As I walk into the kitchen through the living room and pass a hallway I make it to a back bedroom. The floor was filled with beautiful shoes still in their boxes. Shoes only meant to be worn by someone that loved fashion. Shoes knowing that they were probably over twenty five years old. Beautiful colors some that would belong in a fashion magazine worn my models on the runway. She wore every shoe in that room yet managed to keep them vibrant and neat. I asked for the sizes but none could fit my feet. For someone like me to have been able to walk this ground with a pair of those shoes would have had even my mom asking were I got those shoes from and how much did they cost me? I was inside a home where a fashionista had lived.

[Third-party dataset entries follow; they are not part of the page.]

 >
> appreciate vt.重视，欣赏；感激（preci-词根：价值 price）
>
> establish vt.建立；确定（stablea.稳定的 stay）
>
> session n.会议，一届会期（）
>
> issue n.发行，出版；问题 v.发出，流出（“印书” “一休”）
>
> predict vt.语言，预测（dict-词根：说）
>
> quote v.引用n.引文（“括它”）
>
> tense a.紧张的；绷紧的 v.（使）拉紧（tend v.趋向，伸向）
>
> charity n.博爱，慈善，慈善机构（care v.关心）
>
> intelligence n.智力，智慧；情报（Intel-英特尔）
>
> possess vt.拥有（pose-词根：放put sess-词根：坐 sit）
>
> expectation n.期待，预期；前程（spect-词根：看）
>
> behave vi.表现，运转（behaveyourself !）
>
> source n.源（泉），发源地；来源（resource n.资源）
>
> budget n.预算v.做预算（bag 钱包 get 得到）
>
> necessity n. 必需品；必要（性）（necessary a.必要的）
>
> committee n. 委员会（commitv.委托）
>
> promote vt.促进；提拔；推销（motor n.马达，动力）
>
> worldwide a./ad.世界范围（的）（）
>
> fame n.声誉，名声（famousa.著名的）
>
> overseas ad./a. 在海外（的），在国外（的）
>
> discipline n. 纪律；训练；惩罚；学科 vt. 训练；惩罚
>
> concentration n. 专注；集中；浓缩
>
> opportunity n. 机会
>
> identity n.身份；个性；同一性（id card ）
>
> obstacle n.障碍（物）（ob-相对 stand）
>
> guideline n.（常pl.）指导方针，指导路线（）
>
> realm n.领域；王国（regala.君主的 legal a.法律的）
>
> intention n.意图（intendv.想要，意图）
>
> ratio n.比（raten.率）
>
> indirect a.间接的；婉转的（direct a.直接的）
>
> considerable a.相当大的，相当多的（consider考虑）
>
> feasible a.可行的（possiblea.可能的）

Before I was about to leave I made it back to the kitchen next to it was the garage made into a din. A table full of jewelry was on display. A big box made to put earrings in was sitting on the table. I started to go through them. Earrings I knew I would never see again. Earrings that matched some of those shoes in the other room. I was going through them when a husband and wife came in asking about the owner of the house. I tried not to be nosey but they were standing five feet away from me. The owner of the house had been diagnosed with cancer this past October and she lost the battle. She lived alone, her brother in another state and a sister living in east Texas. When she found out she was sick she wanted to stay. She didn't want to live with her siblings. Here it was almost three months later and she was gone. Her friend of forty years checked in on her from time to time. She never had children and her family all lived far away from her. Her friend became a family friend and she was the one in charge of selling her things and in two weeks putting the house up on the market.

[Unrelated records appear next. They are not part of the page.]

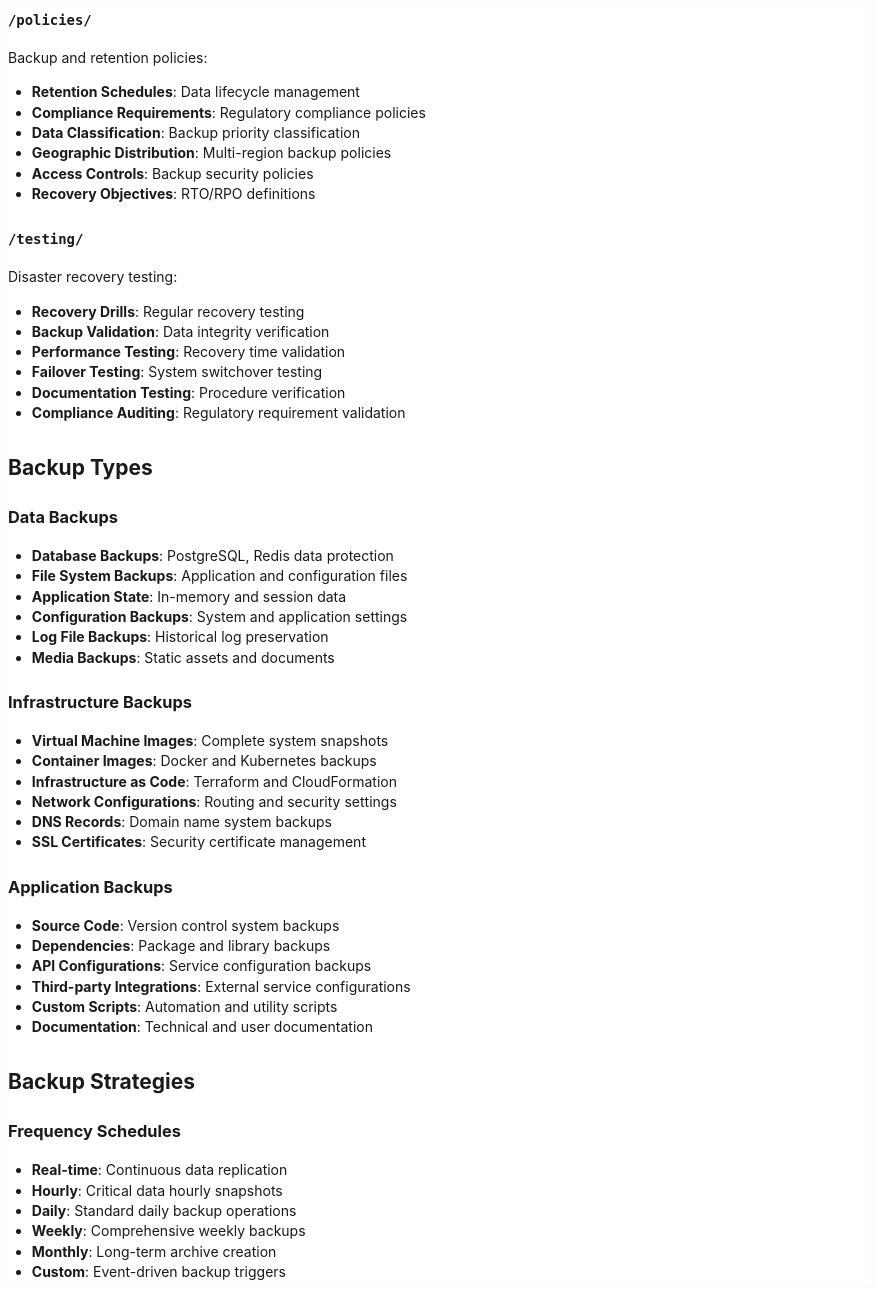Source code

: ### `/policies/`
Backup and retention policies:
- **Retention Schedules**: Data lifecycle management
- **Compliance Requirements**: Regulatory compliance policies
- **Data Classification**: Backup priority classification
- **Geographic Distribution**: Multi-region backup policies
- **Access Controls**: Backup security policies
- **Recovery Objectives**: RTO/RPO definitions

### `/testing/`
Disaster recovery testing:
- **Recovery Drills**: Regular recovery testing
- **Backup Validation**: Data integrity verification
- **Performance Testing**: Recovery time validation
- **Failover Testing**: System switchover testing
- **Documentation Testing**: Procedure verification
- **Compliance Auditing**: Regulatory requirement validation

## Backup Types

### Data Backups
- **Database Backups**: PostgreSQL, Redis data protection
- **File System Backups**: Application and configuration files
- **Application State**: In-memory and session data
- **Configuration Backups**: System and application settings
- **Log File Backups**: Historical log preservation
- **Media Backups**: Static assets and documents

### Infrastructure Backups
- **Virtual Machine Images**: Complete system snapshots
- **Container Images**: Docker and Kubernetes backups
- **Infrastructure as Code**: Terraform and CloudFormation
- **Network Configurations**: Routing and security settings
- **DNS Records**: Domain name system backups
- **SSL Certificates**: Security certificate management

### Application Backups
- **Source Code**: Version control system backups
- **Dependencies**: Package and library backups
- **API Configurations**: Service configuration backups
- **Third-party Integrations**: External service configurations
- **Custom Scripts**: Automation and utility scripts
- **Documentation**: Technical and user documentation

## Backup Strategies

### Frequency Schedules
- **Real-time**: Continuous data replication
- **Hourly**: Critical data hourly snapshots
- **Daily**: Standard daily backup operations
- **Weekly**: Comprehensive weekly backups
- **Monthly**: Long-term archive creation
- **Custom**: Event-driven backup triggers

I'd like to say that the bracelets were a gift considering how much she gave them to me for.

I didn't say a word, didn't even look up to see them. I tried not to feel sad. I was about to leave when I stopped to look at the earrings, had I not stopped I would have never heard the story. I don't know why I'm meant to hear some stories.  I waited for them to walk away to check out. I got me seven pairs of earrings. I picked out the ones I knew I'd wear. She gave them to me for fifty cents a pair. I did ask that one question some of you might be thinking? I asked if she ever married? The person at an estate sale is normally not related or friend of the home so she told me she didn't know. She wanted to know if I wanted to ask the friend telling her story. I said no. In a way it was best that I didn't know. I just wanted to know if she had loved that great love that we get to live at least once in our lifetime. But I'll settle with knowing she had the love of fashion. The kind of love that shows in the colors of her outside soul.

Sandalwood the house on the corner in a Fort Worth street angled to meet both sides of the street for whomever passed by wouldn't have imagined the rainbow that lived inside.